Convolutional network prediction
Different from YOLO's fully connected layer, SSD classifier uses convolution to predict each channel feature map used for prediction, in which the number of prior frames placed in each cell is the number of prediction categories.
Set transcendence box
For each cell on the feature graph, we place a series of previous boxes. Then, for each previous frame corresponding to each cell on the feature map, we predict the dimension offset of the previous frame and the confidence of each category. For example, for a new feature map, if each feature map corresponds to a previous box and the category to be predicted is classified, the output size is. (reflected in the training process)
Among them, if the center position and width and height of the previous frame are used to represent the center position and width and height of the predicted frame, the dimension offsets of the actual prediction are respectively:
The following figure is a frame of SSD. First, the first five layers are convolved with a VGG- 16, and then a series of convolution layers are cascaded, in which six layers are convolved separately (or the average pool of the last layer) to predict, and the output of one is obtained, and then the final result is obtained through maximum suppression (NMS).
There are four characteristic graphs used for network detection, the sizes of which are,,, and; Each unit of these characteristic graphs corresponds to a preset prior box of,,, and, so the network * * * predicts a boundary box, and the output dimension (before maximum suppression) is.
to be continued
Reference:
CSDN blog of chenxp23 1 1: Paper reading: SSD: single multi-box detector.

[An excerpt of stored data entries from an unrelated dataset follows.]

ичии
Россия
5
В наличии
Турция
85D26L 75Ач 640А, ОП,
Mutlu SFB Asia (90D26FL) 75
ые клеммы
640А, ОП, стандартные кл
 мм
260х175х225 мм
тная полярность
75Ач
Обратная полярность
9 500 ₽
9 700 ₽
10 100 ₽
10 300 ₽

Xiaojiang Tiger Column: Target Detection |SSD Principle and Implementation
LittleYii's CSDN blog: target detection paper reading: YOLOv 1-YOLOv3 (1)
Other related articles of the author:
Image Segmentation: Full Convolution Neural Network (FCN) Detailed Explanation
PointNet: Detailed explanation of 3D point cloud classification and segmentation model based on deep learning
Vision-based robot indoor positioning
- Previous article:How to name a girl (traditional naming) unique and novel girl's name
- Next article:Character Honors of Zhao Tarim
- Related articles
- China Traditional Culture's Criticism of Classical Chinese
- Introduction of Jimei Xue Cun Scenic Spot in Xiamen
- Is the patent of traditional furniture true, Zhihu?
- Hukou Falls Best Snacks
- How many years is the depreciation period of office desks and chairs? How to calculate?
- Compared with the strategic-oriented KPI system, the purpose of general performance evaluation system is around ().
- Are there any delicious specialties on the rooftop?
- The process of the opening ceremony
- What are the interesting tourist attractions in Yibin?
- How about Jiangsu Shengping Supply Chain Management Co., Ltd.